[WHAT IS REQUIRED]:
Return each classification line in the material below verbatim, keeping the original order and omitting the pictures from your answer.

## start PROVIDED DATA

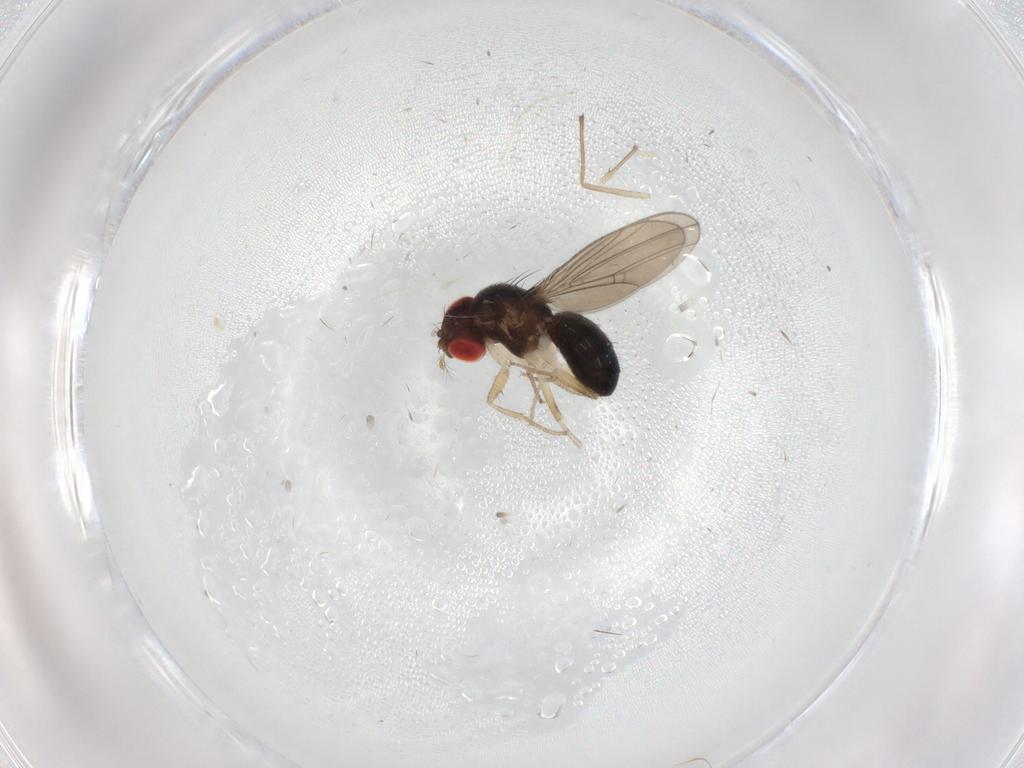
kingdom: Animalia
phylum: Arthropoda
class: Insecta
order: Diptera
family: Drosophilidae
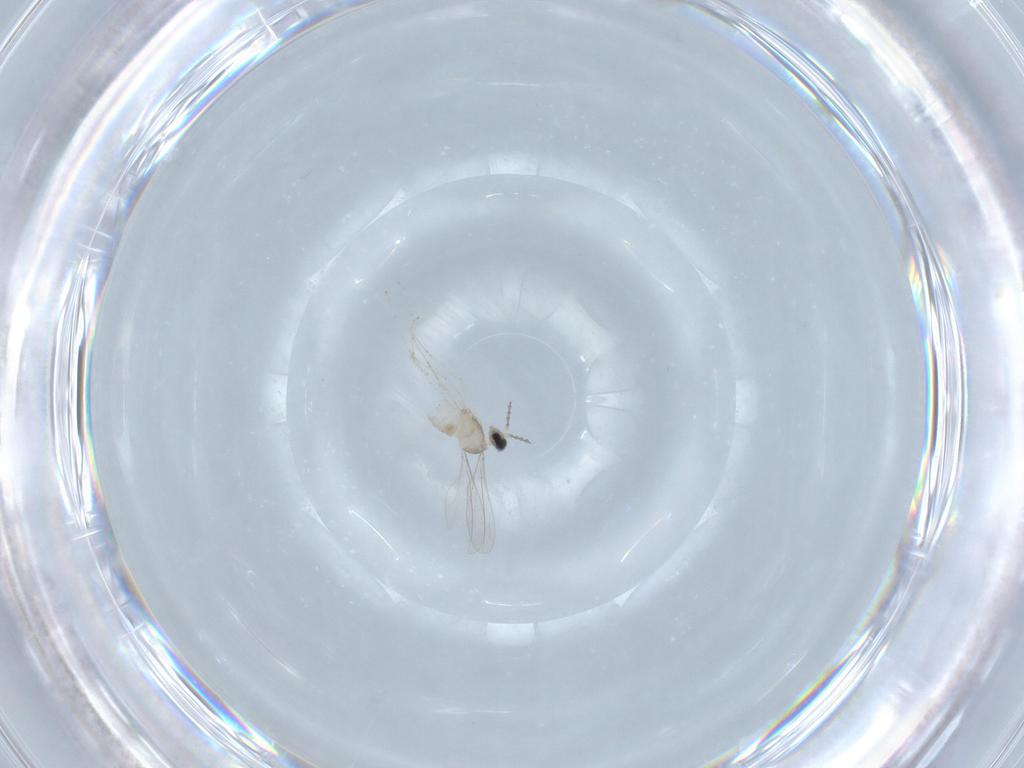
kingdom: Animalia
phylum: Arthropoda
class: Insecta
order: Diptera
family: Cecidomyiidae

## end PROVIDED DATA

[THE SOLUTION]:
kingdom: Animalia
phylum: Arthropoda
class: Insecta
order: Diptera
family: Drosophilidae
kingdom: Animalia
phylum: Arthropoda
class: Insecta
order: Diptera
family: Cecidomyiidae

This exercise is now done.